In the short term, I'm building this with print statements. In the long term, I don't think dumping a bunch of information via print is a good way for a widely-used functional package like this to behave, so I'm thinking of building a Simulation object that would be returned to the user from the odo function rather than the data object usually created, which would contain both an str depiction that is useful if the user just wants printed information, as well as structured information about append and convert paths that would be useful for more automated testing or analysis about the paths odo takes.

As a first step though, I'm going with print statements just to make it work and understand what elements of the path are potentially useful and how they should be presented.

dan-coates commented 9 years ago

First draft of simulation prints here. Will try to organize that better in an object with a prettier print representation.

dan-coates commented 8 years ago

I've gotten more experience with test-driven development lately that has me wanting to pick this up again. odo seems a bit difficult to use in a TDD framework because it does quite a bit of magic behind the scenes.

One typical testing pattern when developing a new backend would be to create a function that does a conversion or append, testing it in isolation outside of odo. Then the integration with odo can be tested by registering that function, calling odo, and verifying that the newly registered function was called with the expected arguments, using a mock for the new function so you can inspect it and not have it run.

I don't think this approach will really work with odo though, because odo may do a whole lot more behind the scenes.

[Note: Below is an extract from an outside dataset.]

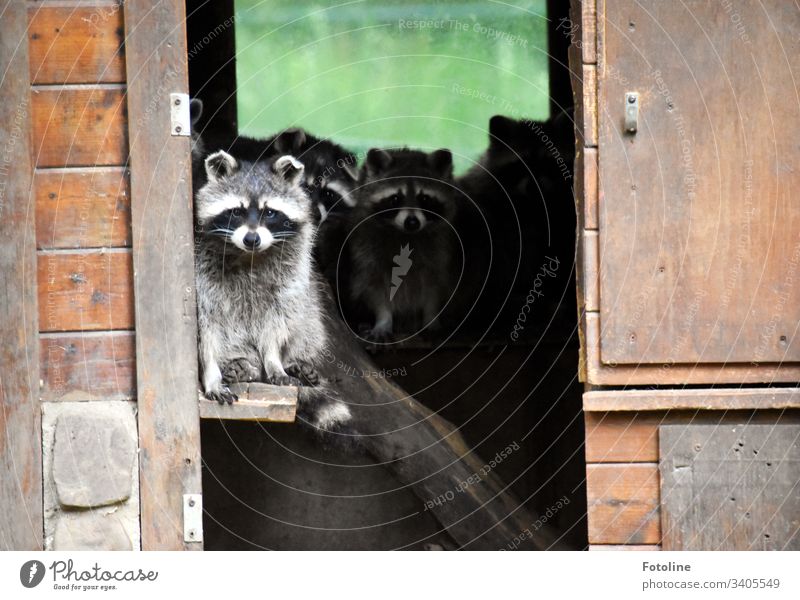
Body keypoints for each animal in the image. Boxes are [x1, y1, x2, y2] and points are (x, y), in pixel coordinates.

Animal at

It may call resource or discover, and the path from your source to target may go through an arbitrary number of other hops which you don't want actually called and shouldn't have to mock out.

I have some thoughts on possible solutions for another comment.

dan-coates commented 8 years ago

For convert calls, the solution could be relatively straightforward, as every call to convert first builds up the path from the NetworkX graph, then steps through it, calling the functions. The result that path returns is good information from a testing/debugging standpoint, giving the source type, target type, and function to be called for each conversion hop. That itself could be returned to the user to inspect or interact with. We could also go a step further and include some test utils that allow a user to pass a function and kwargs in and assert that the function passed is present in result and that it would be called with the given kwargs, or to call various inspect functions to show the module or code that would get run for debugging purposes. There could also be a test function to express more cleanly if a path exists at all rather than just letting NetworkX raise networkx.NetworkXNoPath.

dan-coates commented 8 years ago

For append calls, it's a little more complicated. On the one hand, append's Dispatcher has a dispatch method that nicely returns the function that it will dispatch. So it's quite straightforward to see what will run and inspect/verify that call like I mentioned for convert. Unfortunately, many append functions are something like "append_anything_to_x" and just call append again with an object returned from convert. I'm not entirely sure what can be done about that situation. You could perhaps try patching convert and append with dummy functions that will return simulated results, but that doesn't seem safe to execute as the append function may run other things you don't want run in a simulation mode.

You could say that only getting back the function that is registered with append is good enough. For someone unit testing a new backend that's probably true and it may be sufficient to know that the function you registered gets called as expected - the testing of the internals of that function itself, including any embedded append or convert calls can be left to the person developing that backend. But this doesn't seem ideal for debugging or for situations where you need to confirm the path that a conversion will take. This may be another opportunity for test utilities that can help parse out the embedded convert or append calls and perhaps continue down the path. It's also very possible there's another more creative solution I'm not thinking of.